Sono immagini efficaci quelle che usa Papa Francesco nella Messa di oggi a Santa Marta, per descrivere l’atteggiamento critico e polemico in cui spesso scadono i cristiani dinanzi alla salvezza che Dio offre loro la salvezza gratuitamente. Il Pontefice auspica pertanto che la grazia che porta con sé la Settimana Santa possa donare a tutti un atteggiamento di umile accettazione della volontà di Dio, qualsiasi essa sia.

Prima però fa un salto indietro nel tempo e individua le radici di questi “capricci” e “mormorazioni” che spesso caratterizzano i cristiani già al tempo del popolo d’Israele. Lo testimonia il Libro dei Numeri, raccontando di come gli ebrei, appena salvati dalla schiavitù d’Egitto, si lamentassero delle fatiche della fuga nel deserto, del cibo della manna un po’ troppo “leggero”, e cominciano così “a sparlare di Dio”. Tanto che molti di loro finiscono morsi e uccisi da serpenti velenosi. È sempre un serpente, però, a salvarli: quello innalzato da Mosè su un bastone – simbolo della Croce di Cristo – che chi guarderà non resterà ucciso dal veleno.

Millenni dopo ci ritroviamo in una situazione analoga: “Anche noi fra i cristiani – osserva Papa Francesco – quanti, quanti troviamo anche noi, ci troviamo noi un po’ avvelenati per questo scontento della vita. Sì, davvero, Dio è buono, ma cristiani sì, ma… Cristiani sì, ma… Che non finiscono di aprire il cuore alla salvezza di Dio, sempre chiedono condizioni. ‘Sì, ma così!’. ‘Sì, sì, sì, io voglio essere salvato, ma per questa strada’…  Così il cuore diviene avvelenato”.

========================================================================

- [RICHIESTA SCRITTA 1]
Rispondi in base al testo citato.
(a) In quale luogo celebra la Messa Papa Francesco?
(b) Che cosa innalza Mosè su un bastone?
(c) Secondo le parole del Papa, che cosa chiedono sempre i cristiani che non aprono il cuore alla salvezza di Dio?
- [RICHIESTA SCRITTA 2] Trascrivi il passo del testo citato compreso tra "Sono immagini efficaci" e "qualsiasi essa sia.", estremi inclusi.

- [VOCI MOSTRATE]

========================================================================

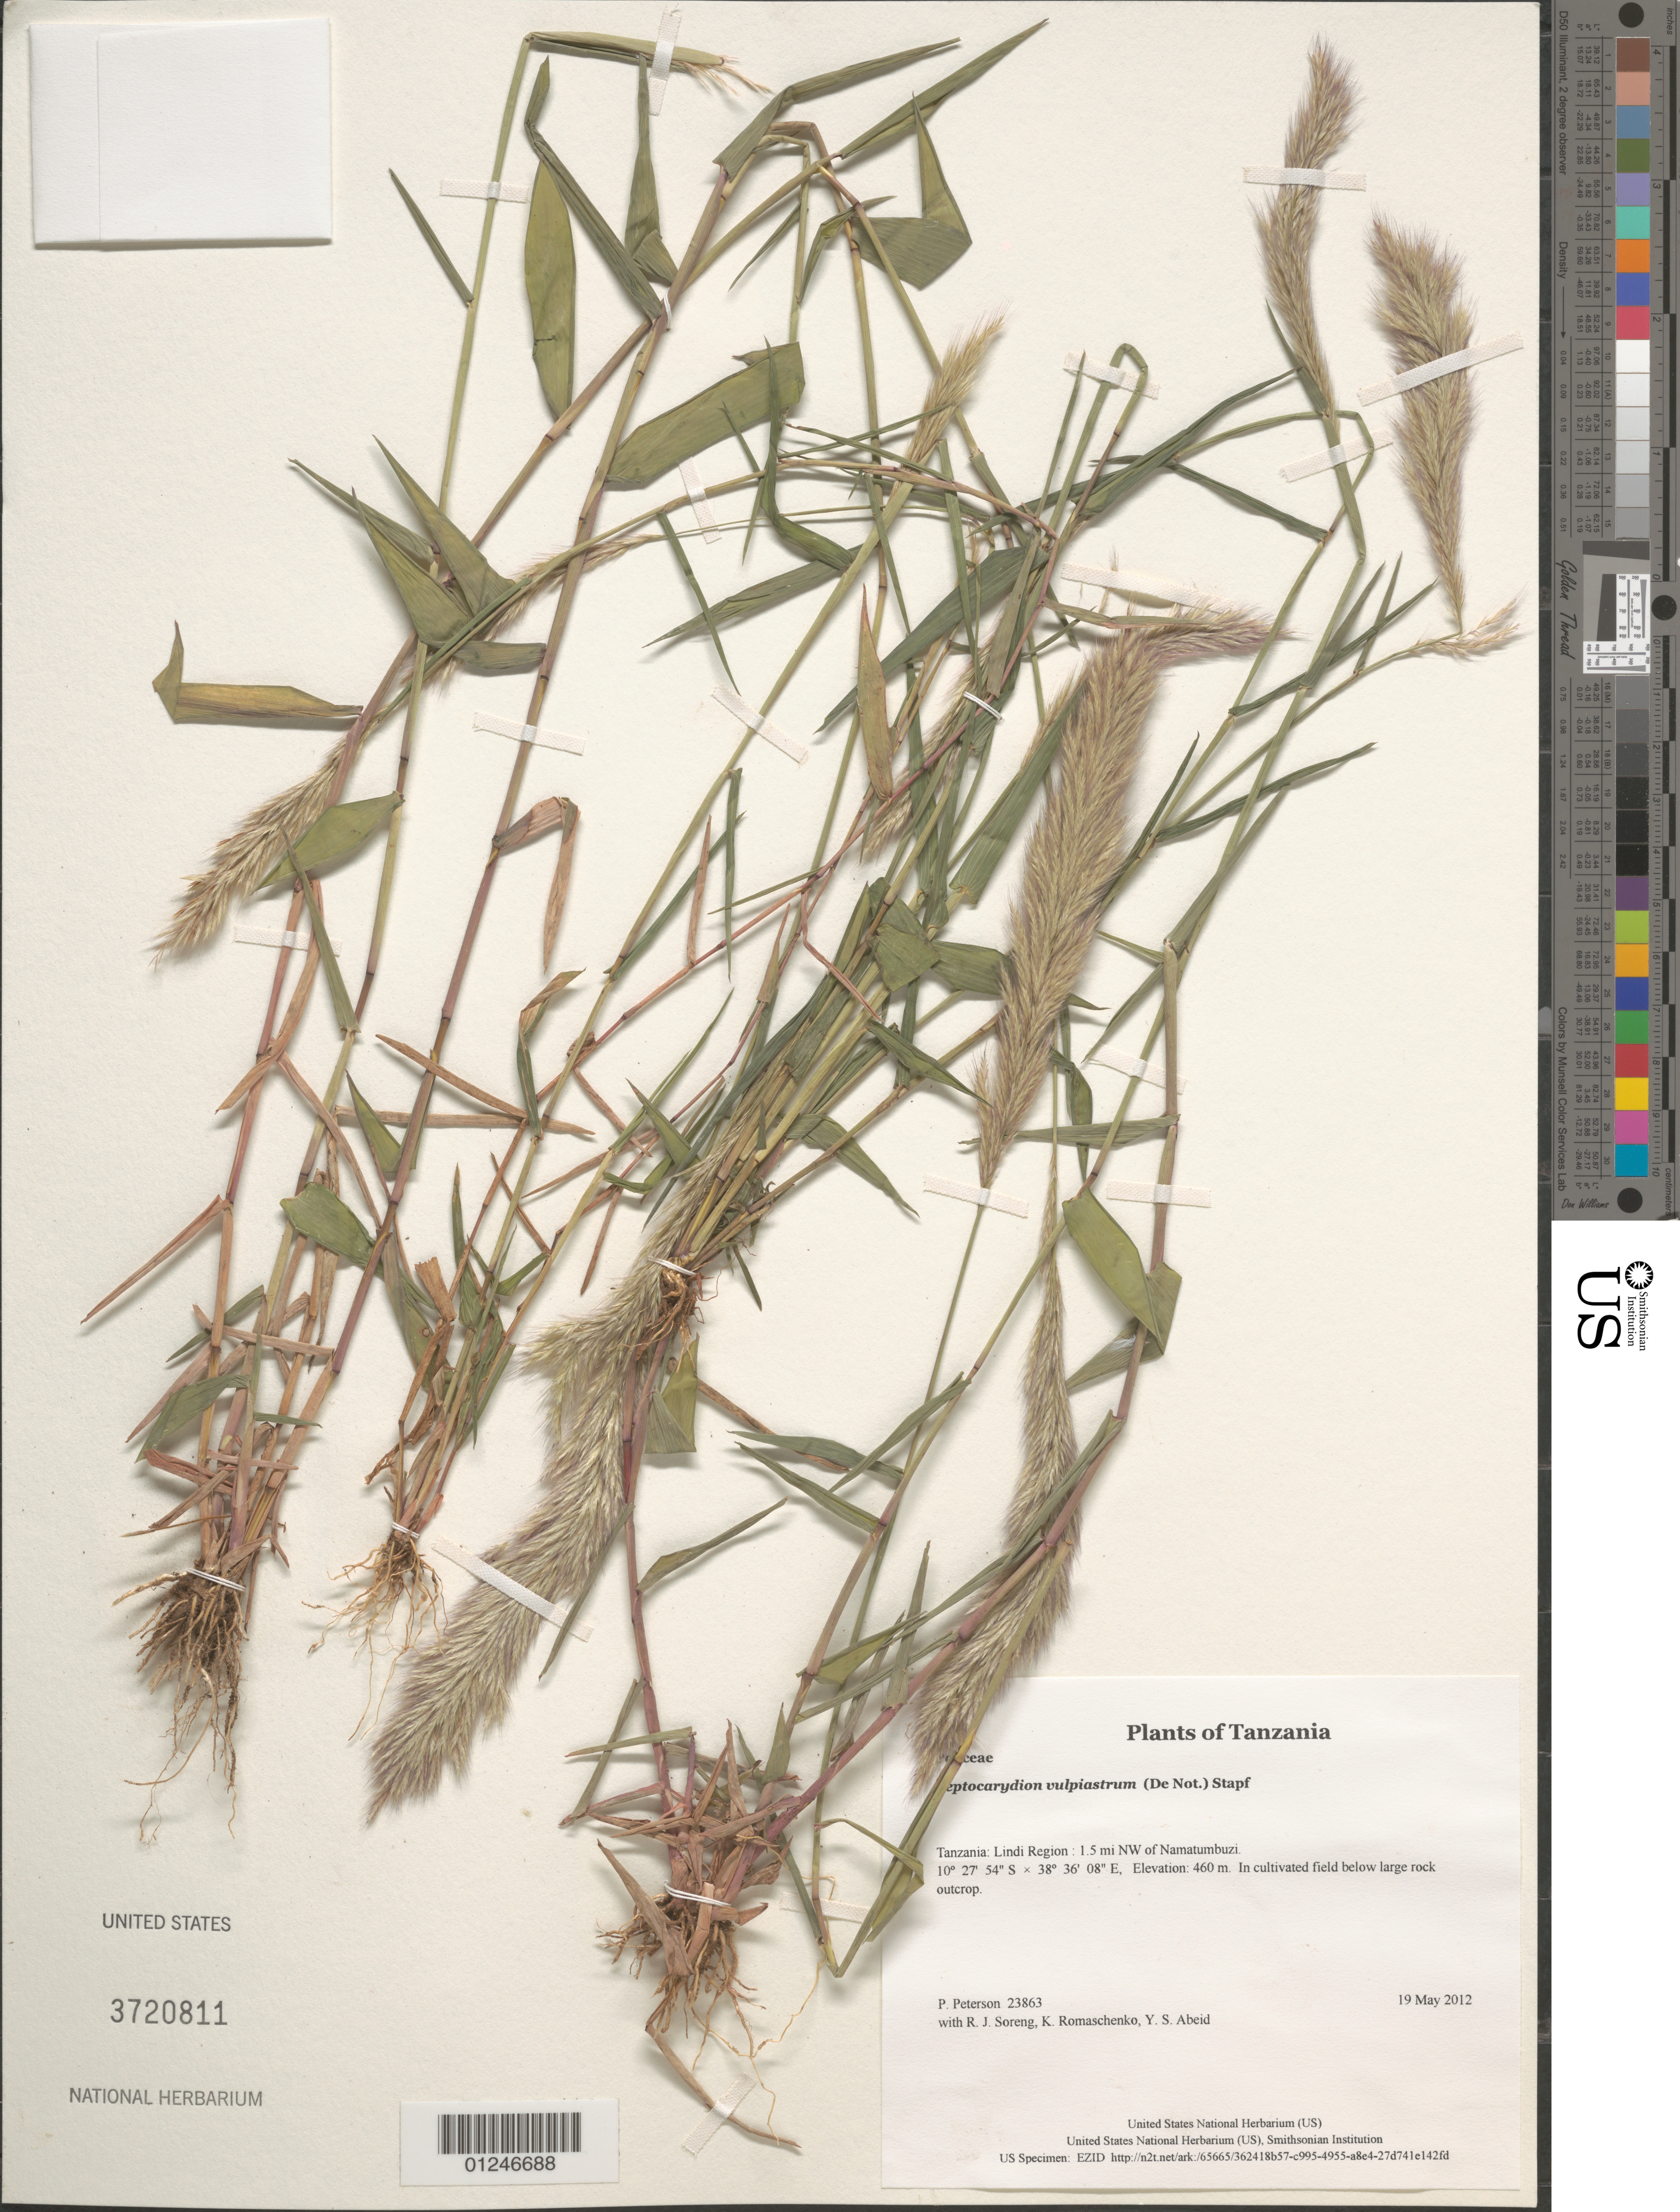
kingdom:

========================================================================

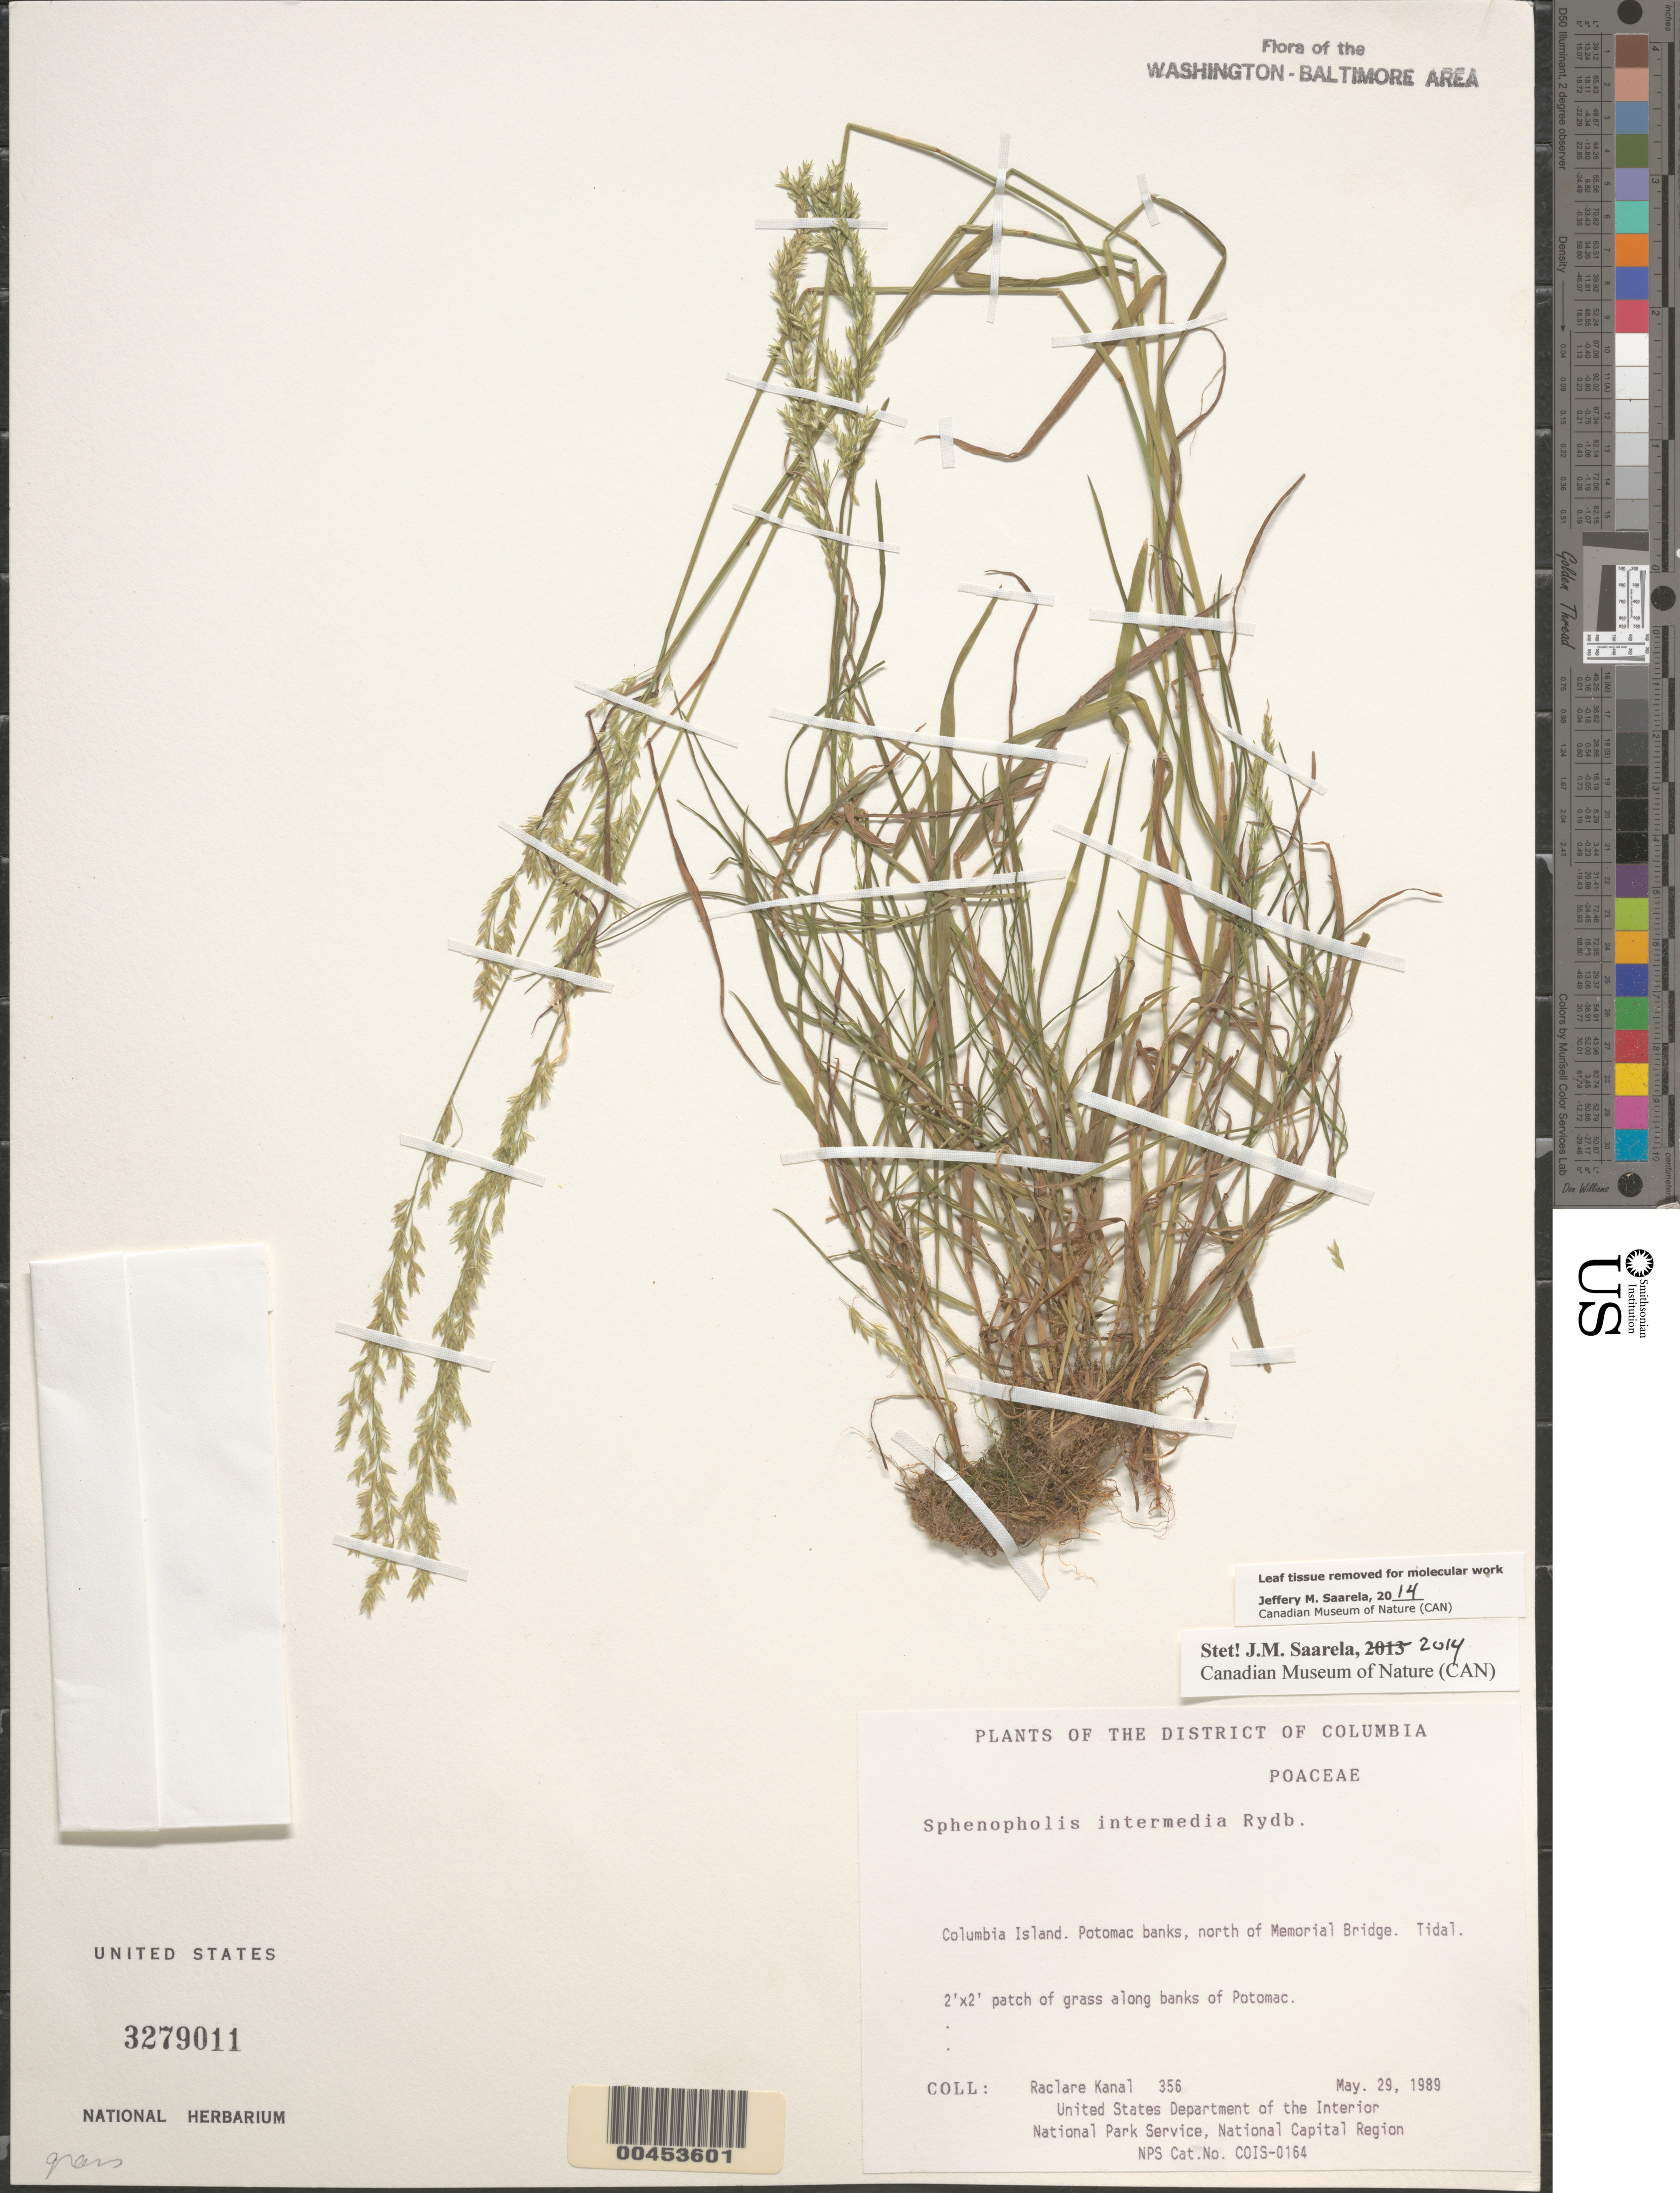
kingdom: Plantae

========================================================================

- [SOLUZIONE SVOLTA 1]
(a) A Santa Marta.
(b) Un serpente.
(c) Condizioni.

- [SOLUZIONE SVOLTA 2]
Sono immagini efficaci quelle che usa Papa Francesco nella Messa di oggi a Santa Marta, per descrivere l’atteggiamento critico e polemico in cui spesso scadono i cristiani dinanzi alla salvezza che Dio offre loro la salvezza gratuitamente. Il Pontefice auspica pertanto che la grazia che porta con sé la Settimana Santa possa donare a tutti un atteggiamento di umile accettazione della volontà di Dio, qualsiasi essa sia.